Stop-go policies

Stop-go policies refer to macroeconomic policies which result in economic boom or recession.

To manage the economy, the government can change monetary and/or fiscal policy, but the danger is that they might over-react and the economy can go from very fast ‘unsustainable growth’ to very slow/negative growth.

Stop-go policies may be linked to the ‘political business cycle’ with politicians seeking to boost the economy before an election and then dealing with inflation after the election.

Stop-go compared to long run trend rate of growth

The long-run trend rate of growth is the average sustainable growth rate over a period of time. If growth stays close to long-run trend rate, then it will avoid ‘stop-go’ or ‘boom and bust’.

output-gap With a boom ‘go’ we get a positive output gap – growth above the long-run trend rate.

With a bust ‘stop’ we get a negative output gap – growth below long-run trend rate of negative growth.


For example, if inflation increased the government may respond by putting up interest rates. However, the rise in interest rates will lead to an economic slowdown. This is because borrowing is more expensive and it will discourage consumer spending and investment. If interest rates increased too much it can cause an economy to go into recession.


On the other hand, if economic growth was below the trend rate of growth and there was unemployment, the government may respond by cutting interest rates. This provides a boost to domestic spending and could cause a rapid increase in economic growth. This will lead to an uptick in inflation and could cause an unsustainable economic boom.

Why fine-tuning doesn’t work and we end up with stop-go policies?

In theory, a government/Central Bank should be able to ‘fine-tune’ the economy making small changes to interest rates or fiscal policy and maintaining economic growth close to the long-run trend rate. If the government could maintain growth close to the long-run trend rate, then they can avoid the ‘boom and bust’ cycle and inflationary pressures. However, in practice, this can be difficult to implement.

Poor information about the state of the economy. It can be difficult to predict the future trend of the economy and even know current data. This leads to delays in making the right choices. By the time the government intervenes with higher interest rates, the economy may already be slowing down. So in this case, the higher interest rates aggravate the economic downturn.

Time lags of policy.
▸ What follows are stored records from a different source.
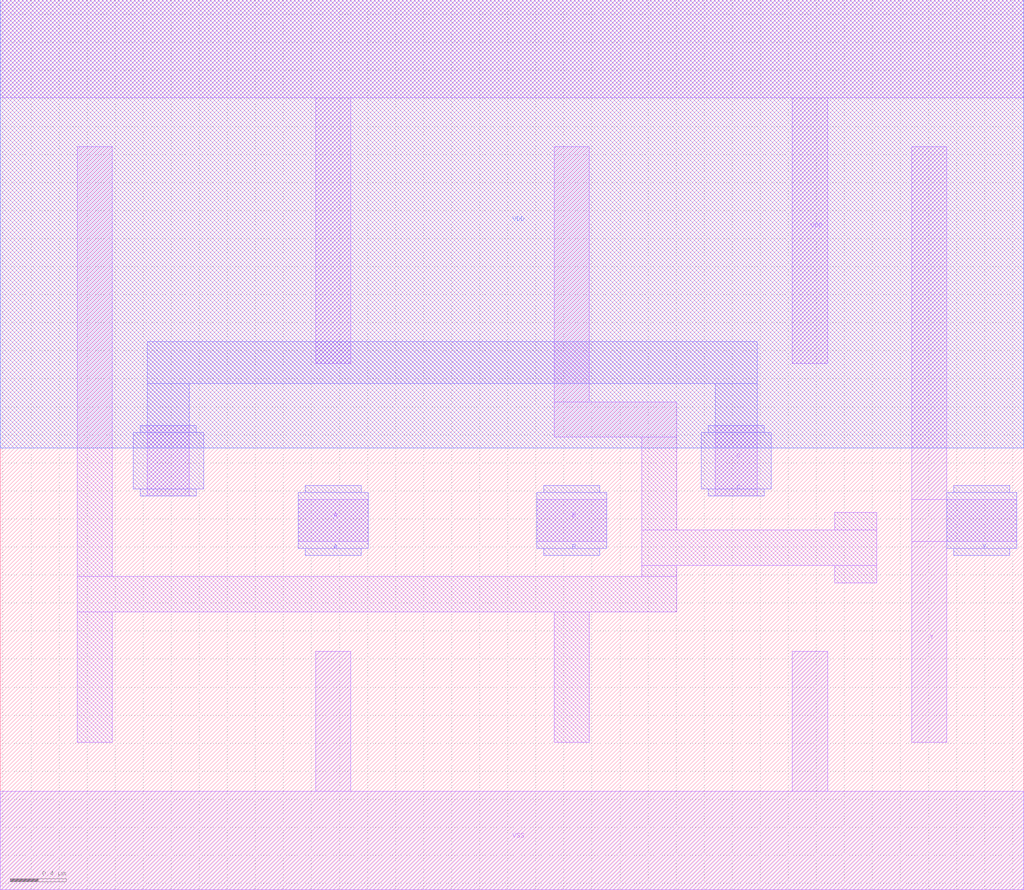
<source format=lef>
VERSION 5.7 ;
  NOWIREEXTENSIONATPIN ON ;
  DIVIDERCHAR "/" ;
  BUSBITCHARS "[]" ;
MACRO maj3
  CLASS BLOCK ;
  FOREIGN maj3 ;
  ORIGIN 1.220 4.645 ;
  SIZE 7.300 BY 6.350 ;
  PIN VDD
    USE POWER ;
    PORT
      LAYER Nwell ;
        RECT -1.220 -1.495 6.080 1.705 ;
      LAYER Metal1 ;
        RECT -1.220 1.005 6.080 1.705 ;
        RECT 1.030 -0.890 1.280 1.005 ;
        RECT 4.430 -0.890 4.680 1.005 ;
    END
  END VDD
  PIN VSS
    USE GROUND ;
    PORT
      LAYER Metal1 ;
        RECT 1.030 -3.945 1.280 -2.945 ;
        RECT 4.430 -3.945 4.680 -2.945 ;
        RECT -1.220 -4.645 6.080 -3.945 ;
    END
  END VSS
  PIN A
    ANTENNAGATEAREA 1.530000 ;
    PORT
      LAYER Metal1 ;
        RECT 0.905 -2.160 1.405 -1.860 ;
      LAYER Metal2 ;
        RECT 0.955 -1.810 1.355 -1.760 ;
        RECT 0.905 -2.210 1.405 -1.810 ;
        RECT 0.955 -2.260 1.355 -2.210 ;
    END
  END A
  PIN B
    ANTENNAGATEAREA 1.530000 ;
    PORT
      LAYER Metal1 ;
        RECT 2.605 -2.160 3.105 -1.860 ;
      LAYER Metal2 ;
        RECT 2.655 -1.810 3.055 -1.760 ;
        RECT 2.605 -2.210 3.105 -1.810 ;
        RECT 2.655 -2.260 3.055 -2.210 ;
    END
  END B
  PIN C
    ANTENNAGATEAREA 1.530000 ;
    PORT
      LAYER Metal1 ;
        RECT -0.170 -1.835 0.130 -1.335 ;
        RECT 3.880 -1.835 4.180 -1.335 ;
      LAYER Metal2 ;
        RECT -0.170 -1.035 4.180 -0.735 ;
        RECT -0.170 -1.335 0.130 -1.035 ;
        RECT 3.880 -1.335 4.180 -1.035 ;
        RECT -0.220 -1.385 0.180 -1.335 ;
        RECT 3.830 -1.385 4.230 -1.335 ;
        RECT -0.270 -1.785 0.230 -1.385 ;
        RECT 3.780 -1.785 4.280 -1.385 ;
        RECT -0.220 -1.835 0.180 -1.785 ;
        RECT 3.830 -1.835 4.230 -1.785 ;
    END
  END C
  PIN Y
    ANTENNADIFFAREA 1.275000 ;
    PORT
      LAYER Metal1 ;
        RECT 5.280 -1.860 5.530 0.655 ;
        RECT 5.280 -2.160 6.030 -1.860 ;
        RECT 5.280 -3.595 5.530 -2.160 ;
      LAYER Metal2 ;
        RECT 5.580 -1.810 5.980 -1.760 ;
        RECT 5.530 -2.210 6.030 -1.810 ;
        RECT 5.580 -2.260 5.980 -2.210 ;
    END
  END Y
  OBS
      LAYER Metal1 ;
        RECT -0.670 -2.410 -0.420 0.655 ;
        RECT 2.730 -1.165 2.980 0.655 ;
        RECT 2.730 -1.415 3.605 -1.165 ;
        RECT 3.355 -2.080 3.605 -1.415 ;
        RECT 4.730 -2.080 5.030 -1.955 ;
        RECT 3.355 -2.330 5.030 -2.080 ;
        RECT 3.355 -2.410 3.605 -2.330 ;
        RECT -0.670 -2.665 3.605 -2.410 ;
        RECT 4.730 -2.455 5.030 -2.330 ;
        RECT -0.670 -3.595 -0.420 -2.665 ;
        RECT 2.730 -3.595 2.980 -2.665 ;
  END
END maj3
END LIBRARY


</source>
If the government increased interest rates the effect can take up to 18 months to have an effect. If inflation was a problem, the government may raise rates, but in the short-term, inflation continues to rise. Therefore, they increase interest rates further. When the rate rises start to have an effect, there is a bigger downward pressure on the economy than expected.

Momentum effect. If the government try to change the state of the economy there might be a multiplier effect which magnifies their changes to the economy. For example, if the government increased tax, this might be expected to reduce the growth of consumer spending. However, the tax rise may harm consumer confidence and lead to a much bigger fall than expected.

Over-reaction. If inflation increases, the government may over-react in trying to control it. Increasing interest rates more than expected.

Examples of stop-go policies


In 1973, the UK experienced a ‘boom’ -known as the barber boom. In the 1972 budget, the chancellor Anthony Barber introduced an inflationary budget – designed to boost economic growth and reduce unemployment. It was successful in causing a surge in growth, but at the expense of inflation. The oil price shock of 1973, exacerbated this problem and the economy went into recession by the end of 1973.

Lawson Boom


In the late 1980s, the UK economy expanded at a rapid rate – annual growth of over 4% – this led to high inflation, and in 1990/91, the policy was reversed and interest rates increased. The economy went from boom to recession in 1990/91.